[Texto em estudo]
Única mulher candidata ao Senado pela Bahia nas eleições de 2026, a professora Delliana Ricelli (PSOL) participou ao vivo do programa Entrelinhas, transmitido pela rádio Estação Bahia e o canal doYoutube Ipolítica Bahia. Na entrevista, criticou a ausência de mulheres nas principais chapas ao governo do estado e apresentou propostas para políticas públicas voltadas a mulheres, segurança e emprego.
Logo no início, foi dura ao classificar a composição das principais candidaturas ao Senado na Bahia, marcada, segundo ela, por uma chapa de "homens brancos viciados no poder". Isso escancara, na sua avaliação, a falta de representatividade de mulheres, negros e jovens nos espaços de decisão política do estado.

[Registros]
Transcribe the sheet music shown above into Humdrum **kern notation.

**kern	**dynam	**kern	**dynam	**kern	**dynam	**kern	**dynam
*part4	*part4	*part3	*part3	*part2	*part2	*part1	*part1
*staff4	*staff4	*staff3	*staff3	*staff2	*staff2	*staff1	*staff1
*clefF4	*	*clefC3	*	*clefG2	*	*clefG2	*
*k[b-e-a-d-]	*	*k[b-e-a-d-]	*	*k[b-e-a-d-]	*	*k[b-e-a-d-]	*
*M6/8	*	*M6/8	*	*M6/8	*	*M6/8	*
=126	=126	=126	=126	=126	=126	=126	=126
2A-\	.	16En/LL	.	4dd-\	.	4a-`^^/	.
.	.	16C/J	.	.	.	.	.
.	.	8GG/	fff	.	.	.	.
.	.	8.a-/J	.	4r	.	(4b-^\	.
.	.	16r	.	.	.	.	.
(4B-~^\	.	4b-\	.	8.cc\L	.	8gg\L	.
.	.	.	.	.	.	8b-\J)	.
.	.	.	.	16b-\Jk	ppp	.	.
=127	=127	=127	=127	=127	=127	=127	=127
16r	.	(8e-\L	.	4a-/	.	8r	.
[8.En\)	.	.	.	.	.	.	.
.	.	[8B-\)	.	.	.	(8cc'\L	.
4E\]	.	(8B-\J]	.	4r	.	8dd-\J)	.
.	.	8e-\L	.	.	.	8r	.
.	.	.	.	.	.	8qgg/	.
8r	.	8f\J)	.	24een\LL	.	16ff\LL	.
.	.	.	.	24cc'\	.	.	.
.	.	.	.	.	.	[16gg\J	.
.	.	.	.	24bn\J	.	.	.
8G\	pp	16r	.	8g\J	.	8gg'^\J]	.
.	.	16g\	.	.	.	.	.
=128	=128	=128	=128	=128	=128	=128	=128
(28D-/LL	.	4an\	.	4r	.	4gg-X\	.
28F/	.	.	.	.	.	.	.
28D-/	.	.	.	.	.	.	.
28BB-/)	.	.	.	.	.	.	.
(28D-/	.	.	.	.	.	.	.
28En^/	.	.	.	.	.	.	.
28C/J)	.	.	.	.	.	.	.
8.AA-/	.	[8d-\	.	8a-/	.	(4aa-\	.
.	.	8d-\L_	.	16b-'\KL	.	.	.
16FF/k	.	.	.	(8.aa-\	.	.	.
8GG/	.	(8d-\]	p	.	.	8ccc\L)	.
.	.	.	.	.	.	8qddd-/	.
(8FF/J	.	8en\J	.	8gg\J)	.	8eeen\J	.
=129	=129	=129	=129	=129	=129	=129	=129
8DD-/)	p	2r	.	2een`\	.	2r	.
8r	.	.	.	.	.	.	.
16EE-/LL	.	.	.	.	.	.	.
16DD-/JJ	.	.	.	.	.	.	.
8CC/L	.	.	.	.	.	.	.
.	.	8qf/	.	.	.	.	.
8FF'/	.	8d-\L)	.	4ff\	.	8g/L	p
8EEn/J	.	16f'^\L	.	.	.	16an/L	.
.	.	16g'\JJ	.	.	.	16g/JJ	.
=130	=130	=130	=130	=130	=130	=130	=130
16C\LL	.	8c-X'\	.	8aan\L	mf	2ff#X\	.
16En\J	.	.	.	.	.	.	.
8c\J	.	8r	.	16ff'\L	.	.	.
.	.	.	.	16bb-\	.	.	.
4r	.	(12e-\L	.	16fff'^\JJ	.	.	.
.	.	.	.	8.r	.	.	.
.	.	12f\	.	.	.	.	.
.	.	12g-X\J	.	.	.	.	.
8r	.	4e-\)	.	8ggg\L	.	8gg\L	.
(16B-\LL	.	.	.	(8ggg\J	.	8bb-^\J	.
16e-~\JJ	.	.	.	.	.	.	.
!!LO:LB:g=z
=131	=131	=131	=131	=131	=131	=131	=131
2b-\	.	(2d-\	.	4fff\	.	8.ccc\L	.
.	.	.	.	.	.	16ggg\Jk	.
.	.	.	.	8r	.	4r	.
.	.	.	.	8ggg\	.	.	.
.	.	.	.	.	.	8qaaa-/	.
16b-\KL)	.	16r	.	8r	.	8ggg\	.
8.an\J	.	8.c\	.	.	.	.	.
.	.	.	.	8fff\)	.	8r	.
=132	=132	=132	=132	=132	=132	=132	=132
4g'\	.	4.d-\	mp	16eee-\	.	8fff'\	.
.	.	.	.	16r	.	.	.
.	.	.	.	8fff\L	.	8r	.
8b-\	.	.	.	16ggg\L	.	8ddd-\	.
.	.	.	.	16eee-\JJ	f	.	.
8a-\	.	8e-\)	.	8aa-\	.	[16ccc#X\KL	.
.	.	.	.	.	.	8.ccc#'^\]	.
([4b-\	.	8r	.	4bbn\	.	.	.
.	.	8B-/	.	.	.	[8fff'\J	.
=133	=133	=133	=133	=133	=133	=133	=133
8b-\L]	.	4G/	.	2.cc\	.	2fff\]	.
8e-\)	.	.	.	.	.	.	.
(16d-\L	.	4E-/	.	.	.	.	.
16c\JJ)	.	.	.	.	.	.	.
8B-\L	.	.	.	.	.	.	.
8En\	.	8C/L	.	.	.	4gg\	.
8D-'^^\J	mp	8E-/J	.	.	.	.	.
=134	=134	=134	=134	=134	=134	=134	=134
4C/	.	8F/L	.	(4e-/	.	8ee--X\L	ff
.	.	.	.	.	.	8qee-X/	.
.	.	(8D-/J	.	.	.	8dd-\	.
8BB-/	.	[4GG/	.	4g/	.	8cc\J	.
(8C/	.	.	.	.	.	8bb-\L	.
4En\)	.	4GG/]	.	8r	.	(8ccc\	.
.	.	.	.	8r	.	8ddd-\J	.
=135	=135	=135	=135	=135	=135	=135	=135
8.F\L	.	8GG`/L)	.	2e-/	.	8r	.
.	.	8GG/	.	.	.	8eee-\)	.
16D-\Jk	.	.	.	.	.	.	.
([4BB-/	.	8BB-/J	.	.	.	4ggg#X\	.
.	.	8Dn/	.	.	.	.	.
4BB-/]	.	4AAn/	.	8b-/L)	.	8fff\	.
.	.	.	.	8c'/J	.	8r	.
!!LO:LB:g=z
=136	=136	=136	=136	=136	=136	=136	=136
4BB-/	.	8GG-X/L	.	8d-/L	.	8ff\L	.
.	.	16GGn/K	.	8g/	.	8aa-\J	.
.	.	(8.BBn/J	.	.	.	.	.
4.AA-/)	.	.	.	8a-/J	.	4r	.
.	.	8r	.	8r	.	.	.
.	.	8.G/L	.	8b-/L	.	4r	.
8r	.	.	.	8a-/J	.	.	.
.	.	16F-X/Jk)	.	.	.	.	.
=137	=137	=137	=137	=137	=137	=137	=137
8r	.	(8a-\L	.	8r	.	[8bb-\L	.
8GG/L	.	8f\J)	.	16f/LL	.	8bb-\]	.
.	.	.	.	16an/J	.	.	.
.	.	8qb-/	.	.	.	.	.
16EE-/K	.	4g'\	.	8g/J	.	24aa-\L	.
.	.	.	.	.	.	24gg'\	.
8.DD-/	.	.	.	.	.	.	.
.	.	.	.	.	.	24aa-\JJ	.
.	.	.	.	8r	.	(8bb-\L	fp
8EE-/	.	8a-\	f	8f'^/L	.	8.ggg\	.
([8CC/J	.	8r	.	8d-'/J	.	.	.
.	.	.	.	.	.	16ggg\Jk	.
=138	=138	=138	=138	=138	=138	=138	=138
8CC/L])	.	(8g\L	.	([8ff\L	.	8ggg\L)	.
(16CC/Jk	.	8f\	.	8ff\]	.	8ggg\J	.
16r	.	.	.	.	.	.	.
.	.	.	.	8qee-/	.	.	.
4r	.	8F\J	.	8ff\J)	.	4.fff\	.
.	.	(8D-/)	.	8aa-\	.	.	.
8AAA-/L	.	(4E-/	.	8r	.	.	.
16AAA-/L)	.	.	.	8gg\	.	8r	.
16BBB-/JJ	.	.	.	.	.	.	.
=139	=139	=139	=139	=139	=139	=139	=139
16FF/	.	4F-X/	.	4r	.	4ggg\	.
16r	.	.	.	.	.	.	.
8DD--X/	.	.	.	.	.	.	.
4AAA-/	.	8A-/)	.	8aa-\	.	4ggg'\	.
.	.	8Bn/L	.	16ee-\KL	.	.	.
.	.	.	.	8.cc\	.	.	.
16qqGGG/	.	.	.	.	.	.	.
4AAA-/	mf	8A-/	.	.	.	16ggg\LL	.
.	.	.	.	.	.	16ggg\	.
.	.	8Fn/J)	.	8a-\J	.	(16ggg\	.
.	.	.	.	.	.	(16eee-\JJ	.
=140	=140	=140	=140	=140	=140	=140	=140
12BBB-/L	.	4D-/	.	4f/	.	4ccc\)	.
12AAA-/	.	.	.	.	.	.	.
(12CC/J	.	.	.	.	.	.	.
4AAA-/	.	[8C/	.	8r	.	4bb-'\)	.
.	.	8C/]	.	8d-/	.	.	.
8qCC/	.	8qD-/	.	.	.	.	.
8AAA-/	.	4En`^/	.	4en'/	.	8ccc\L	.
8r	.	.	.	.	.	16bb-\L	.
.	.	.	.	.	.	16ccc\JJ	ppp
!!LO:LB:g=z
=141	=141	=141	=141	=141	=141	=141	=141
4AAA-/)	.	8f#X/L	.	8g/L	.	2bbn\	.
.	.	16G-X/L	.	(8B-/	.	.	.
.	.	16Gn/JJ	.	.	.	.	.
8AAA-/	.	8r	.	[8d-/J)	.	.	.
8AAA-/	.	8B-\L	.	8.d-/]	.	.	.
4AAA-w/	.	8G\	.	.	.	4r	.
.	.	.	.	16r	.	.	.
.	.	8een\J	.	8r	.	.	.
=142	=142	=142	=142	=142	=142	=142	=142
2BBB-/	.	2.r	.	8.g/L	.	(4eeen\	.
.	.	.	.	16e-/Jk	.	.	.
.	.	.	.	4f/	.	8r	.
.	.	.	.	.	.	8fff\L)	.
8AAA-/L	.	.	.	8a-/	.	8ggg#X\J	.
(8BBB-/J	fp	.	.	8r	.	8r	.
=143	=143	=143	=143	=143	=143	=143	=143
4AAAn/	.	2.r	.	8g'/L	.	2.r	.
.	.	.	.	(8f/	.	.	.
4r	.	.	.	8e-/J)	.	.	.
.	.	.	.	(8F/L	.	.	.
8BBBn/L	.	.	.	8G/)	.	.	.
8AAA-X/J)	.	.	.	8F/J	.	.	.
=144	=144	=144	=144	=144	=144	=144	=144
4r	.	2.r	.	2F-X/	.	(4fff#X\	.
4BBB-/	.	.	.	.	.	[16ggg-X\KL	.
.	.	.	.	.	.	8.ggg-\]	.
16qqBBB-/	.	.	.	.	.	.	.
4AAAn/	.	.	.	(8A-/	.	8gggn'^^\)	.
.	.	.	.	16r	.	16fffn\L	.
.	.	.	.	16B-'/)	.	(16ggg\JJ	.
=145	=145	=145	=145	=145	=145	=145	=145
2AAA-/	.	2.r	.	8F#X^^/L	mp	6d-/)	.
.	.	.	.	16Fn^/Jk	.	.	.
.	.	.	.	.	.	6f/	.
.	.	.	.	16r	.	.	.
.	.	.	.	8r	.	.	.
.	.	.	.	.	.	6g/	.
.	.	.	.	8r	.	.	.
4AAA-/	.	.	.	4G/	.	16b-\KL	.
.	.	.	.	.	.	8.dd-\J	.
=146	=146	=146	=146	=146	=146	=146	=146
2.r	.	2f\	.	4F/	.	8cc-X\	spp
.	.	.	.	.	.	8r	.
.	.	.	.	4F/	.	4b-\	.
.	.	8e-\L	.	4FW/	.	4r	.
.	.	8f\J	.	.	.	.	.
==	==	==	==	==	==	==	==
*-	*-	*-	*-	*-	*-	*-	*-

[Tarefa]
Dê sequência à matéria sobre a entrevista de Delliana Ricelli, começando logo depois da última frase.

[Resultado]
A candidata também mirou os principais concorrentes na disputa. Sobre João Roma (PL), disse que ele é ligado ao bolsonarismo e defende pautas retrógradas e fascistas, contribuindo para a manutenção do que chamou de extermínio do povo preto. Já Ângelo Coronel (Republicanos) foi classificado como "traidor": eleito há oito anos na chapa encabeçada pelo PT, ele revelou ter sentido vontade de votar em Bolsonaro na última eleição.
O próprio PT, partido que administra o estado há mais de 20 anos, também foi alvo de críticas. Delliana argumenta que, apesar dessa longevidade no poder, a legenda não reconhece nem valoriza o protagonismo feminino na política. A prova, na leitura da candidata, é a ausência de qualquer mulher na chapa majoritária petista.
Para a candidata ao Senado, é fundamental que mulheres com sua trajetória, pretas, professoras, de origem popular, ocupem espaços de poder, representando de forma legítima as pautas voltadas à população preta, às juventudes e às próprias mulheres. Ela resumiu essa urgência assim: "Apenas as mulheres sabem o que é sair do transporte com a chave na mão para abrir a porta rapidamente. Quais são as dores que sentimos e o que precisamos fazer na política para melhorar".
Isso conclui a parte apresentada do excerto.